**TASKS FOR THIS EXERCISE:**
- 1) Using the passage on Schengen entry and exit stamps, answer these:
(a) What is done when a traveler's document has no empty space left for a stamp?
(b) At minimum, how often must the two-digit security code be changed?
(c) What shape and arrow does an exit stamp have?
- 2) Could you carry on the passage about Schengen entry and exit stamps from the point where it stops?

**EXTRACTED TEXT:**

-----

Third-country nationals who otherwise fulfil all the criteria for admission into the Schengen area must not be denied entry for the sole reason that there is no remaining empty space in their travel document to affix a stamp; instead, the stamp should be affixed on a separate sheet of paper.[23]

Entry and exit stamps are applied in black ink, except for the red date stamp and a two-digit security code in the middle. The two-digit security code must be changed at least once a month,[24] although some Schengen countries (such as Greece) change security codes every day.[13] The stamps bear the country abbreviation within a circle of stars in the top left hand corner, the name of the entry/exit border crossing point at the bottom, and an icon in the top right hand corner to denote the mode of entry/exit. Below the name of the border crossing point is an identifying number - a record is kept of the identity of the border officer to whom a given stamp is assigned at any given time.[24] Entry stamps are rectangular and have an arrow into a square, while exit stamps are rectangular with rounded corners and have an arrow out of a square. The stamps do not indicate any duration of stay.

-----

**INFORMATION SHOWN:**
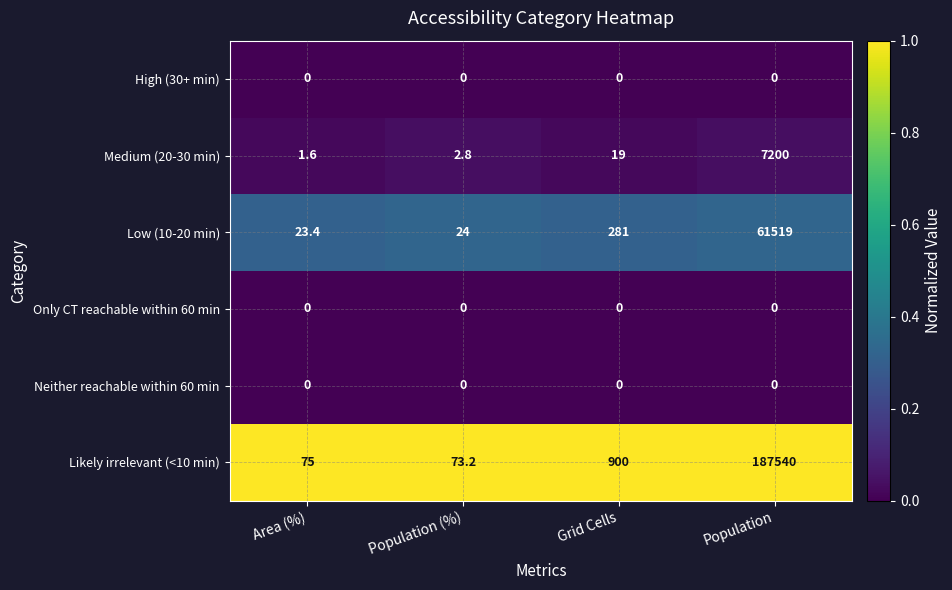

At how many categories does at least one series exceed 0?

4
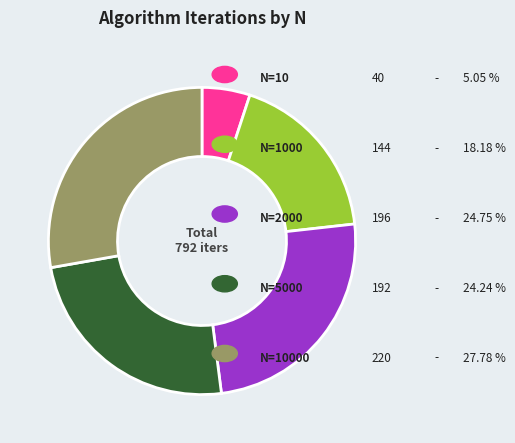

Is there a majority slice in this chart?

No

-----

**OUTPUTS IN ORDER:**
- 1)
(a) The stamp is affixed on a separate sheet of paper.
(b) At least once a month.
(c) It is rectangular with rounded corners and has an arrow out of a square.

- 2)
Border guards are required to ensure the secure storage of passport stamps in locked safes between shifts. Border posts are advised to set out clear responsibilities and instructions for the distribution and use of passport stamps.[25]

According to European Commission recommendations and guidelines, stamps should be affixed in travel documents by border officials in the following manner:[19]

  • in chronological order
  • in a horizontal position
  • in a clear and straight manner (i.e. with enough ink and not over the edge of a page)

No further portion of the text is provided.